La sfogliatella napoletana “riccia” si prepara con un impasto specifico steso sottilissimo, spennellato di strutto e arrotolato per creare la classica forma a conchiglia. La sfogliatella romana (o ciavattone) usa invece la classica pasta sfoglia a strati o dischi sovrapposti, risultando molto più veloce e leggera da riprodurre in casa.
Come si chiamano le sfogliatelle a Roma?
A Roma e dintorni, questo dolce realizzato con dischi di pasta sfoglia sovrapposti e abbondantemente farciti, prende comunemente il nome di “ciavattone”. Il nome dialettale deriva dalla sua forma larga e un po’ schiacciata che ricorda, appunto, una ciabatta (in romanesco “ciavatta”).
A che temperatura cuocere la pasta sfoglia per farla gonfiare?
La pasta sfoglia ha bisogno di uno “shock termico” per gonfiarsi e sfogliare correttamente.
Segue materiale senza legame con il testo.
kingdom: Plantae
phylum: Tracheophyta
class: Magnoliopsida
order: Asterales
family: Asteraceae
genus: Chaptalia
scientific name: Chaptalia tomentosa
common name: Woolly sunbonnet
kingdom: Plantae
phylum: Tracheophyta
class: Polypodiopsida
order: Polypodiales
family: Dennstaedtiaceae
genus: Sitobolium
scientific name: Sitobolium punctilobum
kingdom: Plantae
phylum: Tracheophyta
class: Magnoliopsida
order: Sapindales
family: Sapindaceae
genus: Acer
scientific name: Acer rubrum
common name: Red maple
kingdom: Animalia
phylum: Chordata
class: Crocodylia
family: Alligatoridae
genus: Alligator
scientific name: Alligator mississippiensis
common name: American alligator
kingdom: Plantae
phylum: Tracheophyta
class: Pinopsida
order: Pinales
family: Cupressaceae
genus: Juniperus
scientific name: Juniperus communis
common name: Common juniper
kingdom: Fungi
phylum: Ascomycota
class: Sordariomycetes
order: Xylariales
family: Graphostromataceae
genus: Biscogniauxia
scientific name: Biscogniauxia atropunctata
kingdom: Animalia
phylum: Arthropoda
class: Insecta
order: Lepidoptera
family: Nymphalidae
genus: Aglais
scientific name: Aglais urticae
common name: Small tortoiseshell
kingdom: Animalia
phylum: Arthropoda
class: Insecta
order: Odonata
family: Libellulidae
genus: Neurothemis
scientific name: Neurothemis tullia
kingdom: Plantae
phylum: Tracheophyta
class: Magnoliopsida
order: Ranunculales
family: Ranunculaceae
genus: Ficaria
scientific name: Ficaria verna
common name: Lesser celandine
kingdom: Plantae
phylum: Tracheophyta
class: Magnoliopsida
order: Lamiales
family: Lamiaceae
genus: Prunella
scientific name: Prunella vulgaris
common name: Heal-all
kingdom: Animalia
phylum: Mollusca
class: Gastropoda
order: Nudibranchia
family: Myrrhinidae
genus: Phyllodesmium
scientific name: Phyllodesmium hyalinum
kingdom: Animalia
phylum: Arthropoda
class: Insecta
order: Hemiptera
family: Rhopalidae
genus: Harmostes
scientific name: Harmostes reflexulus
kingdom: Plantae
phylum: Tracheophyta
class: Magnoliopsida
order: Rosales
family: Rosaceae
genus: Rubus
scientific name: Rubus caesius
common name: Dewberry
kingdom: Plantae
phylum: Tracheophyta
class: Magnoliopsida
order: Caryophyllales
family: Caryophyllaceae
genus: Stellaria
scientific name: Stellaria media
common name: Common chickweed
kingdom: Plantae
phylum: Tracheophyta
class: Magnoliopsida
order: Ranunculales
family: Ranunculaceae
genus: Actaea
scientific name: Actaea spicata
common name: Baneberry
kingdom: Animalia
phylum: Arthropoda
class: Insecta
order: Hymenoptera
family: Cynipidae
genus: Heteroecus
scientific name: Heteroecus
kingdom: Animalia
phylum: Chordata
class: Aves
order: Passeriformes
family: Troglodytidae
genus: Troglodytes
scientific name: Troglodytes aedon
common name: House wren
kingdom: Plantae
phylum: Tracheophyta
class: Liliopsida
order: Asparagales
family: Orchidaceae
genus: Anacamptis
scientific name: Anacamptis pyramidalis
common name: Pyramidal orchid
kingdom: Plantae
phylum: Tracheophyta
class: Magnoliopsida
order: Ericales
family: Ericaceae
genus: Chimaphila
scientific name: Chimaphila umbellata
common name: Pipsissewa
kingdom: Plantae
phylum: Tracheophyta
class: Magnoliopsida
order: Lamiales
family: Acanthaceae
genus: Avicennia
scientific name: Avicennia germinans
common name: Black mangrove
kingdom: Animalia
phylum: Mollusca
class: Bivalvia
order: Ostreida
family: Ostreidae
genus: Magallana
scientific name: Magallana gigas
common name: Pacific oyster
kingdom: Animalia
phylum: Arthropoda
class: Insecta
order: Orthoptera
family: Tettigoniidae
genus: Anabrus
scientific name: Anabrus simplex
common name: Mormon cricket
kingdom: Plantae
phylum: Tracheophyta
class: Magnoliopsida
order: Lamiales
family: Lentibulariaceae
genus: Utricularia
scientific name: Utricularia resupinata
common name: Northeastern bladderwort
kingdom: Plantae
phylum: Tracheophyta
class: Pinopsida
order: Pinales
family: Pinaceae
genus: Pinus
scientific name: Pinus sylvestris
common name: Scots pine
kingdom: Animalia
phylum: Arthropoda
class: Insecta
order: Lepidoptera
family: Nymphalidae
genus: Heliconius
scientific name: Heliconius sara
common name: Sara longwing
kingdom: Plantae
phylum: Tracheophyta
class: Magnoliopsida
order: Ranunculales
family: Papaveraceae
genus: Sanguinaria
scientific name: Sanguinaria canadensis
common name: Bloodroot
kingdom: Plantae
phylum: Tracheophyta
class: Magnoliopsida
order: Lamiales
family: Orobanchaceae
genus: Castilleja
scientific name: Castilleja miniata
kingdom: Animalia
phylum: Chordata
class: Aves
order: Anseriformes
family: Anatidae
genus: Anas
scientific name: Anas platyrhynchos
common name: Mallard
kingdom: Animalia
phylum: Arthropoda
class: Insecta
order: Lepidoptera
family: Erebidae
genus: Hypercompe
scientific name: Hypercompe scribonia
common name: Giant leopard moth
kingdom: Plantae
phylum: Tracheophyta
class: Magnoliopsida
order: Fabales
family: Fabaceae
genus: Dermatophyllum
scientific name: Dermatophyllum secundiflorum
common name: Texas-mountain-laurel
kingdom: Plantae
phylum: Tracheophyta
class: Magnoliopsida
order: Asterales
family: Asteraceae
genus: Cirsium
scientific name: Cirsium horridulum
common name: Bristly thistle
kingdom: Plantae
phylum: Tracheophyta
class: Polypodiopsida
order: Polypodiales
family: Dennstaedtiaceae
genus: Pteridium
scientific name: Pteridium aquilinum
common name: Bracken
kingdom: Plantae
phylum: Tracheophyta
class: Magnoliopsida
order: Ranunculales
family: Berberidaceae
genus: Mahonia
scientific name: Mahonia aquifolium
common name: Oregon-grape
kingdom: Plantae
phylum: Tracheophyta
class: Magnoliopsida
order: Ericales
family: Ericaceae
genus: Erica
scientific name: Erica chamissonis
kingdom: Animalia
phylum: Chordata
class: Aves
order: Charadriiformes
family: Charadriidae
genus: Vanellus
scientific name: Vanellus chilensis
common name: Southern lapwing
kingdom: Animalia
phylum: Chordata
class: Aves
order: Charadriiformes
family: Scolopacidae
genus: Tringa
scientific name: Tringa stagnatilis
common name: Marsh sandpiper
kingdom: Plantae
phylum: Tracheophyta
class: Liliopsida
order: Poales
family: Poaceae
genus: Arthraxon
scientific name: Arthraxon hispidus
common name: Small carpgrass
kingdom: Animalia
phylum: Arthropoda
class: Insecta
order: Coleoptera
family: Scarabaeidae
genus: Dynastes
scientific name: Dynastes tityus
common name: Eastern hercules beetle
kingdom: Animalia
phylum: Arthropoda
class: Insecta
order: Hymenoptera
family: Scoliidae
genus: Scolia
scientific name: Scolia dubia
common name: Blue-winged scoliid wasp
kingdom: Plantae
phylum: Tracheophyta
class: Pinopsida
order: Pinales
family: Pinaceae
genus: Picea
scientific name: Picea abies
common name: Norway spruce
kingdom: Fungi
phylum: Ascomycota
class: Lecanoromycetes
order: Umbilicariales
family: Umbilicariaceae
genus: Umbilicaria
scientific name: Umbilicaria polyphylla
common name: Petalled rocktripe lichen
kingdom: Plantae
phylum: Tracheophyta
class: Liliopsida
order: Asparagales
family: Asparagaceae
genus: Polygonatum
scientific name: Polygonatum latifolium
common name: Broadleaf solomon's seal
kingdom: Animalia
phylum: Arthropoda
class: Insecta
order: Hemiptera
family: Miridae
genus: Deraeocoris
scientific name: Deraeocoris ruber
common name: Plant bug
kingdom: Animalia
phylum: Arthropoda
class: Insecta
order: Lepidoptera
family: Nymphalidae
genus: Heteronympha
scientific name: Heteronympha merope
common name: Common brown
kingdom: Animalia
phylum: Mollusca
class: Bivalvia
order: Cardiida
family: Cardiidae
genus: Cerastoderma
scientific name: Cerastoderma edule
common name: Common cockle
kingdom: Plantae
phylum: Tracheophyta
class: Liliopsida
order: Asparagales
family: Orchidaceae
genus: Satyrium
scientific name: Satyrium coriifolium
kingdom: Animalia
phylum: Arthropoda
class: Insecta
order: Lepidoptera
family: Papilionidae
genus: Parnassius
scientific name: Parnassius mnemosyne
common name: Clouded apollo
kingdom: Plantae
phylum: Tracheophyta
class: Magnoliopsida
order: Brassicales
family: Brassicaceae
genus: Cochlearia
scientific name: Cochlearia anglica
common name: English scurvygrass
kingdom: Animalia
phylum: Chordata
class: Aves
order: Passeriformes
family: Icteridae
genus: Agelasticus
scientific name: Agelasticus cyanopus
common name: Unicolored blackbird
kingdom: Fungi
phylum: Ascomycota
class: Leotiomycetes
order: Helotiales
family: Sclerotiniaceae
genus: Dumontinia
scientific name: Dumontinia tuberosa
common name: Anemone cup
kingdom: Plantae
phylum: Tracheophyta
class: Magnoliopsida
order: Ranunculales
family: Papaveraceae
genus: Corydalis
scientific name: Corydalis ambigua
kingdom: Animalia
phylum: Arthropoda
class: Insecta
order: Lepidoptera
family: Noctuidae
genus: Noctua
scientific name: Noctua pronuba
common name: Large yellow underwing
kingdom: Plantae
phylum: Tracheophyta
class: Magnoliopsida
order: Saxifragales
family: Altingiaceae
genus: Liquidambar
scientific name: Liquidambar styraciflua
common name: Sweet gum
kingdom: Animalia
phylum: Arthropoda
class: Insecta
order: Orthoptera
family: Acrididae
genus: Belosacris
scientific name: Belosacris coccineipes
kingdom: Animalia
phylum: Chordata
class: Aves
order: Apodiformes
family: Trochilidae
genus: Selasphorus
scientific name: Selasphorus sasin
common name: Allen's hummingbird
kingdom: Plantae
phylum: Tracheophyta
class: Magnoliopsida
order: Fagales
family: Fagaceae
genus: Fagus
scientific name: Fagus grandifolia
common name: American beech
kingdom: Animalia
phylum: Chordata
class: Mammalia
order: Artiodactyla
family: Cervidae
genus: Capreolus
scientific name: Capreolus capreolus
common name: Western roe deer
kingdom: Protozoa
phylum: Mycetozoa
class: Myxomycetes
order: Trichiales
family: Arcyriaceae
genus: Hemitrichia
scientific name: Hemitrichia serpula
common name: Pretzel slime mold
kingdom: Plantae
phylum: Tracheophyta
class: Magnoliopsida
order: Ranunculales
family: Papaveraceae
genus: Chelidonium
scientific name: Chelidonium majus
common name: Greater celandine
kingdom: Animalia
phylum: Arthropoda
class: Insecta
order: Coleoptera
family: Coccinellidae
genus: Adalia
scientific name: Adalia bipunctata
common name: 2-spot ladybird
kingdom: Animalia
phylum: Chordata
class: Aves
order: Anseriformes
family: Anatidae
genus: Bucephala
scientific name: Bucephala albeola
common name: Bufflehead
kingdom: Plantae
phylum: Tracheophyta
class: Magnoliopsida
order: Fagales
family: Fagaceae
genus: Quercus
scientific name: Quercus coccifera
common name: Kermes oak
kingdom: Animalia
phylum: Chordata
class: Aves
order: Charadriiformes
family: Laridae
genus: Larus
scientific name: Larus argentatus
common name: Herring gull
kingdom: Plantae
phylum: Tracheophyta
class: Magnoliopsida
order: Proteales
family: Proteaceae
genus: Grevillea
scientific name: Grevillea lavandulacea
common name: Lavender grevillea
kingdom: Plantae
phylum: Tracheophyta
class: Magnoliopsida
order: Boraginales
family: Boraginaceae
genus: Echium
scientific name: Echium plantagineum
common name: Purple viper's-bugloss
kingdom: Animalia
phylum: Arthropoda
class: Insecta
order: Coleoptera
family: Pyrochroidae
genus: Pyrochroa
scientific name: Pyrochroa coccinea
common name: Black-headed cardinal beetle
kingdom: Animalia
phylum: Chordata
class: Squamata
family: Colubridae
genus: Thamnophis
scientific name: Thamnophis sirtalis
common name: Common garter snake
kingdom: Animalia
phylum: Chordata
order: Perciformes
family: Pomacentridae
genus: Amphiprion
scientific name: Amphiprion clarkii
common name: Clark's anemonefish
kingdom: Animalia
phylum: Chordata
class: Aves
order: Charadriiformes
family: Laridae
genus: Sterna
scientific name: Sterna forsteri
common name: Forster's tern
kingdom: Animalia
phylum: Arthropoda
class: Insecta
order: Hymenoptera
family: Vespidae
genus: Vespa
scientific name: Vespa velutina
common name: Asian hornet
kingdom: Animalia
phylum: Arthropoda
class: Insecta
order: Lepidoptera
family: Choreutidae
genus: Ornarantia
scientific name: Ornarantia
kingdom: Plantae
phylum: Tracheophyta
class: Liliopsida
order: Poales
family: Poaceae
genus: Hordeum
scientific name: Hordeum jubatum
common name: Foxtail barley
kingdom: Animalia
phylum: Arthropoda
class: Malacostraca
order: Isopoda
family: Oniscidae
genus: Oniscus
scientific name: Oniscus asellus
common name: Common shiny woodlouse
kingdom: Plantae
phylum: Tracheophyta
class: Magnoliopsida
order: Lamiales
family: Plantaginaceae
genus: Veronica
Deve essere infornata in forno statico o ventilato già caldissimo, generalmente a 200°C per i primi 15 minuti, per poi abbassare leggermente la temperatura verso fine cottura per farla asciugare all’interno.
Come conservare le sfogliatelle alla crema?
Essendo farcite con la crema pasticcera o la ricotta, vanno conservate necessariamente in frigorifero all’interno di un contenitore chiuso per un massimo di 2-3 giorni. Per farle tornare croccanti come appena fatte, basterà scaldarle per 3-4 minuti nel forno caldo (o in friggitrice ad aria) prima di consumarle.
Si possono congelare i ciavattoni prima di cuocerli?
Sì, assolutamente. Potete preparare i vostri ciavattoni, farcirli, sigillarli e congelarli crudi. Al momento del bisogno, non dovrete farli scongelare: basterà spennellarli e infornarli direttamente da congelati, allungando i tempi di cottura di circa 5 minuti.